Your objective = Copy out the text of every item below, line by line, without changing any word, spelling, punctuation, or line break.

Input records =
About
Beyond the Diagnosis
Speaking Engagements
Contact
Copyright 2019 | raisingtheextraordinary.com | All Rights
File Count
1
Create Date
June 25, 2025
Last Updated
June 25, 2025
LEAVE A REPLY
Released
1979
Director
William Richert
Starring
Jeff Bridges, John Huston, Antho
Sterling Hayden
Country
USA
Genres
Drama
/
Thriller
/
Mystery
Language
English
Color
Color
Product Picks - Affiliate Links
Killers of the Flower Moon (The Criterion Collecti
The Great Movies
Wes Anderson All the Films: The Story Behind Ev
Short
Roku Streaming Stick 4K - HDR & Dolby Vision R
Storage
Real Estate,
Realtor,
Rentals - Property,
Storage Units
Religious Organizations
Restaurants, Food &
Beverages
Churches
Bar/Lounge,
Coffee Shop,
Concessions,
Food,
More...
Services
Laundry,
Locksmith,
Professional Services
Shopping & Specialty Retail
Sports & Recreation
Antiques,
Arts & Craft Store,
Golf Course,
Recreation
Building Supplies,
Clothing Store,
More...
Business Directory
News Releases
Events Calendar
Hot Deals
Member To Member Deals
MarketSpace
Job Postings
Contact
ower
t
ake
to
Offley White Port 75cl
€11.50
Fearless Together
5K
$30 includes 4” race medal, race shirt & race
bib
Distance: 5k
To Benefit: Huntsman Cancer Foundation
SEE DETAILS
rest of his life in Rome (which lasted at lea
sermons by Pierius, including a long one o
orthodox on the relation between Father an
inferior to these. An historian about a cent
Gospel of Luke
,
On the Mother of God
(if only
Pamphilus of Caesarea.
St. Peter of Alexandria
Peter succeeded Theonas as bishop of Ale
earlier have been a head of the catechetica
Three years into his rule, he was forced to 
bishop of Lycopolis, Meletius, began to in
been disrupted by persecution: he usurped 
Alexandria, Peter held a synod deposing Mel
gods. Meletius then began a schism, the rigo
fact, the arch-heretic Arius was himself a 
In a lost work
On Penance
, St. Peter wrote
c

Solution to this task =
About
Beyond the Diagnosis
Speaking Engagements
Contact
Copyright 2019 | raisingtheextraordinary.com | All Rights
File Count
1
Create Date
June 25, 2025
Last Updated
June 25, 2025
LEAVE A REPLY
Released
1979
Director
William Richert
Starring
Jeff Bridges, John Huston, Antho
Sterling Hayden
Country
USA
Genres
Drama
/
Thriller
/
Mystery
Language
English
Color
Color
Product Picks - Affiliate Links
Killers of the Flower Moon (The Criterion Collecti
The Great Movies
Wes Anderson All the Films: The Story Behind Ev
Short
Roku Streaming Stick 4K - HDR & Dolby Vision R
Storage
Real Estate,
Realtor,
Rentals - Property,
Storage Units
Religious Organizations
Restaurants, Food &
Beverages
Churches
Bar/Lounge,
Coffee Shop,
Concessions,
Food,
More...
Services
Laundry,
Locksmith,
Professional Services
Shopping & Specialty Retail
Sports & Recreation
Antiques,
Arts & Craft Store,
Golf Course,
Recreation
Building Supplies,
Clothing Store,
More...
Business Directory
News Releases
Events Calendar
Hot Deals
Member To Member Deals
MarketSpace
Job Postings
Contact
ower
t
ake
to
Offley White Port 75cl
€11.50
Fearless Together
5K
$30 includes 4” race medal, race shirt & race
bib
Distance: 5k
To Benefit: Huntsman Cancer Foundation
SEE DETAILS
rest of his life in Rome (which lasted at lea
sermons by Pierius, including a long one o
orthodox on the relation between Father an
inferior to these. An historian about a cent
Gospel of Luke
,
On the Mother of God
(if only
Pamphilus of Caesarea.
St. Peter of Alexandria
Peter succeeded Theonas as bishop of Ale
earlier have been a head of the catechetica
Three years into his rule, he was forced to 
bishop of Lycopolis, Meletius, began to in
been disrupted by persecution: he usurped 
Alexandria, Peter held a synod deposing Mel
gods. Meletius then began a schism, the rigo
fact, the arch-heretic Arius was himself a 
In a lost work
On Penance
, St. Peter wrote
c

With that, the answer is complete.